Chris é um ‘pai desumano, rígido e indiferente’, acusa Jane. ‘Os meninos precisam ser cuidados, não é? Eles precisam da sua atenção, e não apenas das suas normas!’ Chris vira a cabeça para o lado. Ele fala calmamente da necessidade de disciplina e acusa Jane de não saber impor limites. Eles vão e vêm, discutindo. Finalmente, Jane põe o rosto entre as mãos e lamenta: ‘Eu não sei mais quem é você. Você virou um estranho’. Outra vez Chris se afasta.
Nat e Carrie sentam-se num silêncio obstinado até que Carrie rompe o mutismo e põe para fora, em choro, o quanto se sente chocada e traída com o affair de Nat. Ele, com um ar de frustração, relata suas razões para o affair. ‘Já te falei, dezenas de vezes, por que aconteceu. Fui sincero. E, por Deus, foi dois anos atrás! É coisa do passado! Já não está na hora de você passar uma borracha e me perdoar?’ ‘Você não sabe o significado de ser sincero’, Carrie fala meio gritado. Depois sua voz vira um sussurro. ‘Você não liga para mim, para meu sofrimento. Você só quer que tudo volte a ser como antes’. Ela começa a chorar, e ele olha para o chão.
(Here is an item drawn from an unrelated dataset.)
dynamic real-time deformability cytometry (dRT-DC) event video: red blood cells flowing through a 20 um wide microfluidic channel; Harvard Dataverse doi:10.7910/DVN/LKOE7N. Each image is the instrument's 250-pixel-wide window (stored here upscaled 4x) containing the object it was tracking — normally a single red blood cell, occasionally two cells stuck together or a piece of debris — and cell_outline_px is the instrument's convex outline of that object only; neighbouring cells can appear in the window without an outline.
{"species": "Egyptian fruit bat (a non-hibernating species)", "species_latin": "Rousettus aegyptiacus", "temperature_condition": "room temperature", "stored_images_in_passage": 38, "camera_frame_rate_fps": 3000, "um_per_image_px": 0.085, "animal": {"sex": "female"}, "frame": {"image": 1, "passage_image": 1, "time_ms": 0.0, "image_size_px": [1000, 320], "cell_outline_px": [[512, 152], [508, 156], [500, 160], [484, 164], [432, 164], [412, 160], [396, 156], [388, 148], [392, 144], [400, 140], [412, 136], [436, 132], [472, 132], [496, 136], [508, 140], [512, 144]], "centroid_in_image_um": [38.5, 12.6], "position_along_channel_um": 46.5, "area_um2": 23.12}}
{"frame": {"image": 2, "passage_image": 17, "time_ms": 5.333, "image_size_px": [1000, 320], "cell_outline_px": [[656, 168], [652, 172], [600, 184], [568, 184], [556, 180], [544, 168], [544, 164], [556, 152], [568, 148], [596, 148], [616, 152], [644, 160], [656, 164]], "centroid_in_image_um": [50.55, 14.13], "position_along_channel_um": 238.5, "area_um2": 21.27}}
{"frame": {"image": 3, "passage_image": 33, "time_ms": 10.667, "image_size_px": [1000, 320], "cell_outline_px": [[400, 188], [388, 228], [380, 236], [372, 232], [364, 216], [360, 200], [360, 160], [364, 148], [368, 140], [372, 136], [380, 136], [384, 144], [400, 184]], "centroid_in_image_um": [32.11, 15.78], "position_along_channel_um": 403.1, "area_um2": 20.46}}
Pergunto a cada casal o que eles acham que seja o problema básico na relação deles, e qual poderia ser a solução. Eles pensam um pouco e oferecem algumas ideias. Sally diz que Jay é muito controlador e que precisa ser ensinado a compartilhar o poder de maneira mais equânime. Chris sugere que ele e Jane têm personalidades tão diferentes, que um acordo sobre como cuidar dos filhos é impossível. Eles poderiam resolver a divergência fazendo um curso sobre como educar os filhos com um ‘especialista’. Nat está convencido de que Carrie tem algum tipo de problema sexual. Talvez devessem procurar um terapeuta sexual a fim de que pudessem voltar a ser felizes na cama.
Esses casais estão se esforçando bastante para entender o seu sofrimento, mas suas formulações fogem do ponto central. Muitos terapeutas concordariam que suas explicações são apenas a ponta do iceberg, a crista superficial tangível de um monte de problemas. Então, qual é o ‘problema real’ que continua escondido?
Se eu perguntar a terapeutas, muitos dirão que esses casais estão envolvidos em lutas destrutivas pelo poder, ou em padrões de brigas cáusticos, e que precisam aprender a negociar e a melhorar suas habilidades de comunicação. Mas os analistas, também, estão ignorando o ponto crucial do problema. Eles apenas desceram para a linha da água.
Temos que mergulhar abaixo para descobrir o problema básico: esses casais estavam desconectados emocionalmente; não se sentiam emocionalmente seguros uns com os outros. O que os casais e os terapeutas muitas vezes não veem é que as brigas, em sua maioria, realmente são protestos contra a desconexão emocional. Por baixo de todo o sofrimento, os parceiros estão pedindo a cada um: Posso contar com você, depender de você? Você está disponível para mim? Você responderá a mim quando eu precisar, quando eu chamar? Eu importo para você? Sou valorizado e aceito por você? Você precisa de mim, confia em mim? A irritação, a crítica, as reclamações, realmente são brados para seus amados, chamados para mexer com seus corações, para recuperar seus cônjuges emocionalmente e restabelecer uma sensação de conexão segura.”
Trecho retirado do livro:
Johnson, Sue. Abrace-me apertado: sete conversas para um amor duradouro. São Paulo: Jardim dos Livros, 2012, p. 29 e 30 (versão PDF).